* begin SUPPLIED TEXT *

I'm rather lost at this point. 
I'm no expert in FreeBSD, I've been using it for a long time (pfSense, FreeNas and even some standalone servers long time ago) but I'm no expert. I am much fluent in linux. 
Thanks in advance and let me know if there's any info I can (or should) add.


----------



## SirDice (Apr 26, 2019)

matute8 said:


> I'm a (happy) FreeNas user


PC-BSD, FreeNAS, XigmaNAS, and all other FreeBSD Derivatives



matute8 said:


> on the 11.1 FreeBSD version right now.


FreeBSD 11.1 is End-of-Life since September 2018 and not supported any more.
Topics about unsupported FreeBSD versions


----------



## ralphbsz (Apr 27, 2019)

My suggestion: Get a USB stick with the install image of an up-to-date FreeBSD (not FreeNAS, those tend to be behind).  Do a boot from memory stick (that's not trivial, but doable, search for it).  You can do a boot from memory stick without destroying your existing installation; for safety you might want to disconnect your disks during that period.

See whether the newer version makes your card work.  If yes, upgrade your machine (no idea how to do that in FreeNAS).  Or even better, upgrade your machine to a FreeBSD version.

If no ... then things get harder.  In that case, I see three options (there may be more).  First, check whether you can change the firmware on the card itself.  You say that it is made by QLogic, but rebranded and firmware-flashed by HP.  Try loading native QLogic firmware onto it.  That might be hard; the HP version might refuse to load non-HP firmware, or you might brick the card.  Second, there might be support for this card in some Linux distribution.  If that's true, you could run Linux in a small virtual machine inside your FreeBSD (or FreeNAS) box, using a tiny Linux installation just as a network bridge.  People here on the forum have reported doing it, but that seems painful.  Third, use a different and supported card.


----------



## matute8 (Apr 28, 2019)

Ok, thanks for the guidance. Just to save someone else who drops by a lot of time, NC522 is a NX3031 or QLE3142, NOT SUPPORTED AFAIK in FreeBSD, save yourself lots of time and buy an Intel or similar card and everything flows seamlessly.


----------



## matute8 (Apr 28, 2019)

ralphbsz thanks! yes I went the third path. Easiest, quickest and even cheapest if you care about your time. Also just in case it's useful for anybody else, you can't (at least easily) flash a qlogic firmware in this card, or at least not using QLogic utility, it won't detect the card.


----------

* end SUPPLIED TEXT *
* begin DATASET CONTENT *

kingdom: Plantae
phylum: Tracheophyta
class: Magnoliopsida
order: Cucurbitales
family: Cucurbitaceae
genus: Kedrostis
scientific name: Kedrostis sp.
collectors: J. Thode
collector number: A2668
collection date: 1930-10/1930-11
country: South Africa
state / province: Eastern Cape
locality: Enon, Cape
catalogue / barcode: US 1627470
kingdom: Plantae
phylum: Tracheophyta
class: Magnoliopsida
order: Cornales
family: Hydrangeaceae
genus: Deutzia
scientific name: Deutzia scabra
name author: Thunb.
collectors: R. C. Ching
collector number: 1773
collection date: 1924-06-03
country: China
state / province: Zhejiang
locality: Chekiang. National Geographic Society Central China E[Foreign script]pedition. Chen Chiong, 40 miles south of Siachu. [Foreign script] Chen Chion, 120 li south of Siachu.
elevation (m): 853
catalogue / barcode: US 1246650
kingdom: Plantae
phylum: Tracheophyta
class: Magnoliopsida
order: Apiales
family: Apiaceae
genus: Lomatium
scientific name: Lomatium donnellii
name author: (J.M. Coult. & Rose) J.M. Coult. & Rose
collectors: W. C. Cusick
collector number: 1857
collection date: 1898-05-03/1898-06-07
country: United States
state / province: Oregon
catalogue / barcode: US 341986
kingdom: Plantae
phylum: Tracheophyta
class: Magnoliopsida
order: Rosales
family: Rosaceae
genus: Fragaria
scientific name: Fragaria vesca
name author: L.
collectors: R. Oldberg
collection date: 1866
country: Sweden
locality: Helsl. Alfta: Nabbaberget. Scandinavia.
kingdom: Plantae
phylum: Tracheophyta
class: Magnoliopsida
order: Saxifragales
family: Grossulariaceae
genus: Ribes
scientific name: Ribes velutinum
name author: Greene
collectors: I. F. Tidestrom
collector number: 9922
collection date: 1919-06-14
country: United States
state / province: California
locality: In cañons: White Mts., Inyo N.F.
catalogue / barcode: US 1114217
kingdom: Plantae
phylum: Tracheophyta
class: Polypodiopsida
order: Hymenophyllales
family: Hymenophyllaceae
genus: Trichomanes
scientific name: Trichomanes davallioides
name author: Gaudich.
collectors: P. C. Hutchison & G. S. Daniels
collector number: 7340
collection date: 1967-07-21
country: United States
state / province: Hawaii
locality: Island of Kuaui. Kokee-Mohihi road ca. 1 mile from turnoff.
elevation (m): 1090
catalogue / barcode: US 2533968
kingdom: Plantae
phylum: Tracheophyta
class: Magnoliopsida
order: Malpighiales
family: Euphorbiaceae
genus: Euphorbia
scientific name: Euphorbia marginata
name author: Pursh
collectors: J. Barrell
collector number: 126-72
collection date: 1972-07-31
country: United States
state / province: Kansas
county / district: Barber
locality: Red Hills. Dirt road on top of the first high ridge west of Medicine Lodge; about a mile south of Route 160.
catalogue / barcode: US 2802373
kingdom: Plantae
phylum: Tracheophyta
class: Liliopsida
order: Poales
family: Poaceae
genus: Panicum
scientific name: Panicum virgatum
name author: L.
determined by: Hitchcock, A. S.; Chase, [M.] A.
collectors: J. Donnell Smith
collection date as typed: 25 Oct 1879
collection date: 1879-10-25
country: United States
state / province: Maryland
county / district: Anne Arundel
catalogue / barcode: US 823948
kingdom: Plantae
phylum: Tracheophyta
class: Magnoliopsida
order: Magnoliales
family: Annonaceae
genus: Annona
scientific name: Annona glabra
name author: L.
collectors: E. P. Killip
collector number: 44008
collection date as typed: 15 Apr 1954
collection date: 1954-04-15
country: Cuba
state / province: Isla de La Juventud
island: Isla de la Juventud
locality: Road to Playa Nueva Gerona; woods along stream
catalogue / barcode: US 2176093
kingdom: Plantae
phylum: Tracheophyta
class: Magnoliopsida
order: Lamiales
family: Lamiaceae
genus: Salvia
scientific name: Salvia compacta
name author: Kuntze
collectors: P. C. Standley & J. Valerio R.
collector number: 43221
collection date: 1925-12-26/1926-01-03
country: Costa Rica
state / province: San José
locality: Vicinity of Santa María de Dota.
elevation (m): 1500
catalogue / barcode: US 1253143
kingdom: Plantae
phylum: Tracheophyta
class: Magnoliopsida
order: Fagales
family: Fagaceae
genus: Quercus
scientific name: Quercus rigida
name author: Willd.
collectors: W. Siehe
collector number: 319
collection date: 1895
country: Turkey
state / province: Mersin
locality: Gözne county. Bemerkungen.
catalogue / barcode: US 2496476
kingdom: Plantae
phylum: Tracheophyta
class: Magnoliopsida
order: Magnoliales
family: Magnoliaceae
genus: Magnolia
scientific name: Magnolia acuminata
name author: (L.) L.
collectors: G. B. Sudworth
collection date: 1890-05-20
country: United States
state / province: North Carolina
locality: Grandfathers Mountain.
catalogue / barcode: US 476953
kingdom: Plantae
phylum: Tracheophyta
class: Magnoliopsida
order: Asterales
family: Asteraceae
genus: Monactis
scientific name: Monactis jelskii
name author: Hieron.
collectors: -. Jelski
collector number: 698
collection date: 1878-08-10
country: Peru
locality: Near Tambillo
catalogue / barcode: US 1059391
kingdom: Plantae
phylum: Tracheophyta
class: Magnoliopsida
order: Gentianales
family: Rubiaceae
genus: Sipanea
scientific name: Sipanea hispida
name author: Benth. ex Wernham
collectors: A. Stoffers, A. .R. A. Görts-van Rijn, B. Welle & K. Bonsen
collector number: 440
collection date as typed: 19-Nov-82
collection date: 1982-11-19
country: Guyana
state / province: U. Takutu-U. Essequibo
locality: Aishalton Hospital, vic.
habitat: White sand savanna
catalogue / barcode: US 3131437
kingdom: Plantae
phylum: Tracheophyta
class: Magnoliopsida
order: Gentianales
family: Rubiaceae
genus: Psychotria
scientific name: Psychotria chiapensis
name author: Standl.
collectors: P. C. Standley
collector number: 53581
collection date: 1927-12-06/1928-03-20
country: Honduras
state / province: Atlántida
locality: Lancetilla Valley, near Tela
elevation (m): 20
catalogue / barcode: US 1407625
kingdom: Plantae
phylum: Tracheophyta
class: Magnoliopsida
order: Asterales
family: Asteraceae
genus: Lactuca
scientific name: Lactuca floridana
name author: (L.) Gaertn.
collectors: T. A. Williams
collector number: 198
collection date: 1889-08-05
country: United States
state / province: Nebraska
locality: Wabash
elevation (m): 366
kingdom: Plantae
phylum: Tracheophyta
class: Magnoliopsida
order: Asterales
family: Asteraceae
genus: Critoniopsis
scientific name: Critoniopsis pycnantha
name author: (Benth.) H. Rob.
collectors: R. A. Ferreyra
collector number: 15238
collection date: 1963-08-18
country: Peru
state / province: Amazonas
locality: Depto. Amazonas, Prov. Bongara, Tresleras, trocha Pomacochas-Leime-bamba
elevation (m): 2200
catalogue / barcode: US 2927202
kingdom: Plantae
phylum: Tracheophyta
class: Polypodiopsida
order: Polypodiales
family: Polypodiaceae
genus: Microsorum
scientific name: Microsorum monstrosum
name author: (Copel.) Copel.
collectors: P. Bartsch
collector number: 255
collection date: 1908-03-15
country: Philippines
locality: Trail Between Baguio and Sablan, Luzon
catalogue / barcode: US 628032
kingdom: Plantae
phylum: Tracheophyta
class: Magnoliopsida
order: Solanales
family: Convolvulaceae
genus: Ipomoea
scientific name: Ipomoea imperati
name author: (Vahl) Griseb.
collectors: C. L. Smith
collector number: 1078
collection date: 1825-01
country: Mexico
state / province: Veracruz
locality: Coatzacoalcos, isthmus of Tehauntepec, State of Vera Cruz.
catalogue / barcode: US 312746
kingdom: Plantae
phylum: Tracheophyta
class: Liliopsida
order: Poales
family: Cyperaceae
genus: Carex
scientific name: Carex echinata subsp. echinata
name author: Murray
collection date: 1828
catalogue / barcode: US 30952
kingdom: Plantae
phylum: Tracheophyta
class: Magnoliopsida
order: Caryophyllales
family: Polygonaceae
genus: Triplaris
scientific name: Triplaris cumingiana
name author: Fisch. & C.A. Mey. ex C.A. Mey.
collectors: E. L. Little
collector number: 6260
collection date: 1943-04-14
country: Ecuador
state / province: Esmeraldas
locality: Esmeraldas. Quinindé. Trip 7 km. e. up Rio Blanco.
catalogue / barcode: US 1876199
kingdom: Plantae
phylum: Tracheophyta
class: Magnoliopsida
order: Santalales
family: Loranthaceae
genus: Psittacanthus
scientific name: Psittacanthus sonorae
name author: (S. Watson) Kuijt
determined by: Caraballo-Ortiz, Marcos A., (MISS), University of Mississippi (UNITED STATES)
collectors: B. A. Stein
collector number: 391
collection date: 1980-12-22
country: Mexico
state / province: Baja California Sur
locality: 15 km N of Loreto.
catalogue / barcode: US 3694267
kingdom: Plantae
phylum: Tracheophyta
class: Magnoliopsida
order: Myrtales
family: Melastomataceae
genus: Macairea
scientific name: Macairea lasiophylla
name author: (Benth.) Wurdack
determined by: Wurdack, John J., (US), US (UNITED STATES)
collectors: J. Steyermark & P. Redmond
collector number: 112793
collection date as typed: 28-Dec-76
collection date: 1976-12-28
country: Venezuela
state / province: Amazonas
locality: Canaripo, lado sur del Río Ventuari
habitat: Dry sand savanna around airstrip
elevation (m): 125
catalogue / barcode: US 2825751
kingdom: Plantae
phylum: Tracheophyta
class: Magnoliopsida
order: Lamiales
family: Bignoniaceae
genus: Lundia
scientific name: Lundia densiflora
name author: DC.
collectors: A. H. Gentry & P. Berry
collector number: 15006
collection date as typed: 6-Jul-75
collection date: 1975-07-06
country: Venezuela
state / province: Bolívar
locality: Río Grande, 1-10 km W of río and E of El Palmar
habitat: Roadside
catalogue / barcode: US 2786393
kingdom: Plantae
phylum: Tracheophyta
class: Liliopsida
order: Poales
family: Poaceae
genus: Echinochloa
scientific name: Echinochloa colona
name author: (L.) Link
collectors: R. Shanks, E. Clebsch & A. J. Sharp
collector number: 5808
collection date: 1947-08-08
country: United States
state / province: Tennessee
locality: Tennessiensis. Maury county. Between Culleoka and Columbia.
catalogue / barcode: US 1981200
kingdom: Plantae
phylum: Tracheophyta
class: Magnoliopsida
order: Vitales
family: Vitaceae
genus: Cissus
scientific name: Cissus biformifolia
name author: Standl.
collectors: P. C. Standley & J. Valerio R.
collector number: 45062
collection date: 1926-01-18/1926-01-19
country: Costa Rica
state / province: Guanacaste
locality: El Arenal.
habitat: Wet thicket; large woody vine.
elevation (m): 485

* end DATASET CONTENT *

(WHAT YOU NEED TO DO): Reproduce the part of the FreeBSD network card thread that opens with the words "Ok, thanks for" and closes with "detect the card.", with "smoothly" in place of "seamlessly".

(RESPONSE):
Ok, thanks for the guidance. Just to save someone else who drops by a lot of time, NC522 is a NX3031 or QLE3142, NOT SUPPORTED AFAIK in FreeBSD, save yourself lots of time and buy an Intel or similar card and everything flows smoothly.


----------



## matute8 (Apr 28, 2019)

ralphbsz thanks! yes I went the third path. Easiest, quickest and even cheapest if you care about your time. Also just in case it's useful for anybody else, you can't (at least easily) flash a qlogic firmware in this card, or at least not using QLogic utility, it won't detect the card.